Grandma’s Bridge pondered that, then nodded. “Fair point.”
“Anyway, this place looks deliberately buried, not bombed in war.” She surveyed the grand hall. The murals on the walls, painted with some chemical pigment, remained strikingly vivid. “Can you still access those circuit codes on the pillars?”
“Seems so.” The young man tried for access rights—and linked up almost immediately. The moment the pathways connected, the entire hall blazed with light. A click echoed from inside the Artificial Human.
Grandma’s Bridge heard it. “You okay?”
“Fine. Just a power overload.” The young man steadied himself. The data stream on his eyes paused, then resumed. He raised a hand, pointing at the Buddha statue in the main hall.
“It’s a supercomputer.”
Grandma’s Bridge wasn’t surprised. “Figured. They hid the core in such a massive shell for a reason. The question is, can you read what’s stored inside?”
“…Shouldn’t be a problem.” After a moment, the Artificial Human replied. “But it’ll take time.”
“How long?”
“Not sure. The outer firewall is weak. Reading select files should be quick, but cracking everything could take years.”
“No rush.” Grandma’s Bridge decided swiftly. “What’s on the outer layer?”
The Artificial Human paused. “You sure you want to access it? Feels like a trap.”
It visualized the data stream on a hovering screen before them. As it said, it was indeed a folder.
The title was brazen.
2180-2208: Orion War Records
Grandma’s Bridge blinked, then said, “Delete it. Shred it completely.”
The young man immediately dumped it into the secure recycler.
“Delete all video records of this from your storage too.” Grandma’s Bridge recited a code string—the Artificial Human’s highest override command, enforced automatically.
On an Earth where humanity was extinct, relics like this could only bring trouble. Her goal was to rebuild civilization, and the last war could too easily justify the next.
The young man was right about one thing: piecing together humanity’s extinction from historical patterns, extrapolating from the world she’d left a century ago, wasn’t difficult.
She didn’t need “facts” to validate her suspicions either. The spaceship held memory-parsing tech. She couldn’t view this file, couldn’t risk planting any potential spark.
The young man completed the enforced command, a flicker of rare blankness crossing its face. It looked up at her. “Need me to decrypt the main drive?”
“Back to the ship. I’ll code a safety filter.” Grandma’s Bridge said. “Crack whatever passes the filter first. The rest later.”

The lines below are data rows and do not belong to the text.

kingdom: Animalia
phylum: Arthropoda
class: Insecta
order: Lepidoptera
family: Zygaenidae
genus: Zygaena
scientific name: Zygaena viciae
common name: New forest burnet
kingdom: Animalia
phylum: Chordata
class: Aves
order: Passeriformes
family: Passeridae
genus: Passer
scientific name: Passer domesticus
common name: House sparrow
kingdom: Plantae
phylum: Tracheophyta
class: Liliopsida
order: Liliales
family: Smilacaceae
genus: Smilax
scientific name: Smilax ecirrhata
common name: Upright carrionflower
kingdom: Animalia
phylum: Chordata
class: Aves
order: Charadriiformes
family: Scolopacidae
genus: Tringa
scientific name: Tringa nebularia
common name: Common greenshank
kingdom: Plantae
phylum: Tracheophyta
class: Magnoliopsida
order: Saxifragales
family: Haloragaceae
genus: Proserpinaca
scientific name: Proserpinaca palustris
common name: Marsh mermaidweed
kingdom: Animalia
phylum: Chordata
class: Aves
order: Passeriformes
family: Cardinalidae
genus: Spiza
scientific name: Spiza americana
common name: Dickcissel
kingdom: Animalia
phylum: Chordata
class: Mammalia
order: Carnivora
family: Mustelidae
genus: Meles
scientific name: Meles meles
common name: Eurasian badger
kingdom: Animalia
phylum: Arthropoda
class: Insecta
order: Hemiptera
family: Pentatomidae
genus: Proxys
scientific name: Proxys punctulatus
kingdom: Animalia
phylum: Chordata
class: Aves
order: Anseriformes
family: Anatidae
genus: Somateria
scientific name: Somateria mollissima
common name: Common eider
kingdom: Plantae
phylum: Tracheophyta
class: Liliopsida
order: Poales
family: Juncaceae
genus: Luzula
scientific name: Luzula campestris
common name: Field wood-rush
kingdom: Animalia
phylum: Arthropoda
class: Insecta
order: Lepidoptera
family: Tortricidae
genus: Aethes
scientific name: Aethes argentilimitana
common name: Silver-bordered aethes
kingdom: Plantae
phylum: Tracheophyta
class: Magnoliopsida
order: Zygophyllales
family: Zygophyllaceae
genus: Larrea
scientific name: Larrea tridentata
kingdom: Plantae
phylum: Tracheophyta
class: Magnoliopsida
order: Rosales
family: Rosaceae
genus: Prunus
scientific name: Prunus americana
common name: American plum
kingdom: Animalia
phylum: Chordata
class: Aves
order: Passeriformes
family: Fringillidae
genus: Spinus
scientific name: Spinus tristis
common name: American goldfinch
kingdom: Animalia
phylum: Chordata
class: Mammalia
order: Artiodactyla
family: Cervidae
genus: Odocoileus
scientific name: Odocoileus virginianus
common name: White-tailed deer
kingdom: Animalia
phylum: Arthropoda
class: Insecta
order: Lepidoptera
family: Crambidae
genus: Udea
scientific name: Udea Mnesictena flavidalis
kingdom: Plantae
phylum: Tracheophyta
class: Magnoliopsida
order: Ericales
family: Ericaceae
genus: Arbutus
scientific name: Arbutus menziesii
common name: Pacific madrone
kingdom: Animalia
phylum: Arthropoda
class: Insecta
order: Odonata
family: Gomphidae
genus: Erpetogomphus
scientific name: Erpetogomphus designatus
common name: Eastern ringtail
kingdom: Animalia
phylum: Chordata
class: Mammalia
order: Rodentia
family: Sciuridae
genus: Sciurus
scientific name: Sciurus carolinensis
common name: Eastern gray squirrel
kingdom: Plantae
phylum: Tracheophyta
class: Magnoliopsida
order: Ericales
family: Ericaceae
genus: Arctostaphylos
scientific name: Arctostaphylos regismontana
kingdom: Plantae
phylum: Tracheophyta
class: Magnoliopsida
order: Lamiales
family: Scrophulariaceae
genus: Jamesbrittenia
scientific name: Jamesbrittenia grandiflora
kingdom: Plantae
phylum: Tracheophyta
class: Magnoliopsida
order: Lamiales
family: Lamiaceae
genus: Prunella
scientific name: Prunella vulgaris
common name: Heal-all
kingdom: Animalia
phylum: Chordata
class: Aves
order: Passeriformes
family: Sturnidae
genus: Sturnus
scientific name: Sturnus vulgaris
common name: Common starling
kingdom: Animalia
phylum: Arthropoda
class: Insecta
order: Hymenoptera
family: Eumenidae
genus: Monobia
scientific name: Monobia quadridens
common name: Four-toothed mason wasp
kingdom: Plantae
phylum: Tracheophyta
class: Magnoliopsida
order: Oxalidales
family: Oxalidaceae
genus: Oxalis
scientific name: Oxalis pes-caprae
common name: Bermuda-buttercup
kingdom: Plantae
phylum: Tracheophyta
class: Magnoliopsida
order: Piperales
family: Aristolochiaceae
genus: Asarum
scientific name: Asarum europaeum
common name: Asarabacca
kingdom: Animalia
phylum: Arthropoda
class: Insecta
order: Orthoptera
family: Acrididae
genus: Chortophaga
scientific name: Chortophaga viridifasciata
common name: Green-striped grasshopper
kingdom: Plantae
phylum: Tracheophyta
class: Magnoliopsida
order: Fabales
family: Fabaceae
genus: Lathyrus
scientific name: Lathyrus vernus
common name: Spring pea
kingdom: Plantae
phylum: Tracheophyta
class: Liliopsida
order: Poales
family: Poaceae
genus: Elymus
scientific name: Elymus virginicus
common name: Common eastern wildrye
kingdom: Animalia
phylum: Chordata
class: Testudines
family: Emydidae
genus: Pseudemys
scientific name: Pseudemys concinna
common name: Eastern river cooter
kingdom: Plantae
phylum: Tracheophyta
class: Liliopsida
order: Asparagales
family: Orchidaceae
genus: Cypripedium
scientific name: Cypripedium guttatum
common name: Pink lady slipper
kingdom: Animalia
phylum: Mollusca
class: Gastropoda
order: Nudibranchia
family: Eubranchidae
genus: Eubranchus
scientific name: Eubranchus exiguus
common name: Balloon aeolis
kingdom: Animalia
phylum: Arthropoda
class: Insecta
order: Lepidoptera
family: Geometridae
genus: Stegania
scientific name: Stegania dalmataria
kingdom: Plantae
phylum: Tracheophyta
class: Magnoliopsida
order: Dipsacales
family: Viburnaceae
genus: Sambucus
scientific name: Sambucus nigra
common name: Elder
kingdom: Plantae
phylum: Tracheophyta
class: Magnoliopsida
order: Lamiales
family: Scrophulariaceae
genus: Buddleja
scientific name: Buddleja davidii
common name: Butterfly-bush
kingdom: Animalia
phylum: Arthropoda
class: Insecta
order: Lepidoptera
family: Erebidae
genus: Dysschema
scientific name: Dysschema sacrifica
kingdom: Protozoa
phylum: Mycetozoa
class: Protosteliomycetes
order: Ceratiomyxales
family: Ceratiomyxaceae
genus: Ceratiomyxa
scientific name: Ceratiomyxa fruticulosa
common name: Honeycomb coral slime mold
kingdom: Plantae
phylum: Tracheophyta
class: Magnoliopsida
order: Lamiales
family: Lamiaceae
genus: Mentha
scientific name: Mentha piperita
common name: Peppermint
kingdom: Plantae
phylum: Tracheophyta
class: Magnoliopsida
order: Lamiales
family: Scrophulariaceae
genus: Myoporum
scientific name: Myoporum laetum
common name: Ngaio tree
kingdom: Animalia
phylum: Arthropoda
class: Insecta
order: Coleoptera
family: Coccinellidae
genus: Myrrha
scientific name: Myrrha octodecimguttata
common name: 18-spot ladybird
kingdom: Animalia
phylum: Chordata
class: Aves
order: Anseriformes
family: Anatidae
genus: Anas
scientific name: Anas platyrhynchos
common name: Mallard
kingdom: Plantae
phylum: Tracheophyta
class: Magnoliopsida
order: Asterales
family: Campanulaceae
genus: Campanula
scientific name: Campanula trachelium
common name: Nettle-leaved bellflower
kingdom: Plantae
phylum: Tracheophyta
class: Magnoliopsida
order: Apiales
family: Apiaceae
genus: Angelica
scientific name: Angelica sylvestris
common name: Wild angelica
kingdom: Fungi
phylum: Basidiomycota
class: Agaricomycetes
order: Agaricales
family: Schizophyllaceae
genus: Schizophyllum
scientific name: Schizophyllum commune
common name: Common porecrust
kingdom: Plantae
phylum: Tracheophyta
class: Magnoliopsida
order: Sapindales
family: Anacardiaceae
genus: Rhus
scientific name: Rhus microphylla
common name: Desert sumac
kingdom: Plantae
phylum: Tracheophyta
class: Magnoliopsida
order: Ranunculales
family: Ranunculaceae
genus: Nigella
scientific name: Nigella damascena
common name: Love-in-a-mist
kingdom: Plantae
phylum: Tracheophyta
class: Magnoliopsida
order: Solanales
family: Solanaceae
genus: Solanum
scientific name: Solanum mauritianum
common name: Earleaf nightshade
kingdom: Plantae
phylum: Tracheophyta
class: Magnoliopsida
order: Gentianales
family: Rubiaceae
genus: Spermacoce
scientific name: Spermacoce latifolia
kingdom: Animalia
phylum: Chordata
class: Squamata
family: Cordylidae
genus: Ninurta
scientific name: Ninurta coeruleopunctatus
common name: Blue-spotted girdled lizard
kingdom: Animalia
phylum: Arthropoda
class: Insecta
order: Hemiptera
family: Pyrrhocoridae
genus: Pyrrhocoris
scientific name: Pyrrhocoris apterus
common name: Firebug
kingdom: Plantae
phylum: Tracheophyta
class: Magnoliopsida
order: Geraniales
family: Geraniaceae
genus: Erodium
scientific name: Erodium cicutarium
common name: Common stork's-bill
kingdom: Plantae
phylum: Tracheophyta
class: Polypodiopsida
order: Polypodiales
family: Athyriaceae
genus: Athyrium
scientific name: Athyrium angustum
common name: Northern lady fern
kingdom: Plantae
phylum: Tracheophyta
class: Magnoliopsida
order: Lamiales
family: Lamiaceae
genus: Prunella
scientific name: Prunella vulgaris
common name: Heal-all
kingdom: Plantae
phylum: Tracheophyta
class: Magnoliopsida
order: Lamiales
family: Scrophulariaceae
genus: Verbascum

They spent another decade exploring the Temple Complex, unearthing many oddities. The most useful were scraps of 22nd-century tech remnants. Though the spaceship archived vast civilization data, the survey team’s clearance had been limited, omitting the era’s pinnacle innovations.
With that tech, plus another decade of searching, they finally found a suitable spot on Earth to rebuild civilization.
On the groundbreaking day, the forty-eight-year-old Grandma’s Bridge landed with the young man. They brought only three things: McDonald’s fried chicken, salty cola, and Marlboro cigarettes.
The young man had finally recreated the perfect formula. The cigarettes had come from Grandma’s Bridge rummaging through a teammate’s luggage. A century earlier, the spaceship’s recycling system had failed, putting the hibernation pods at risk as well. That teammate had died on the journey home.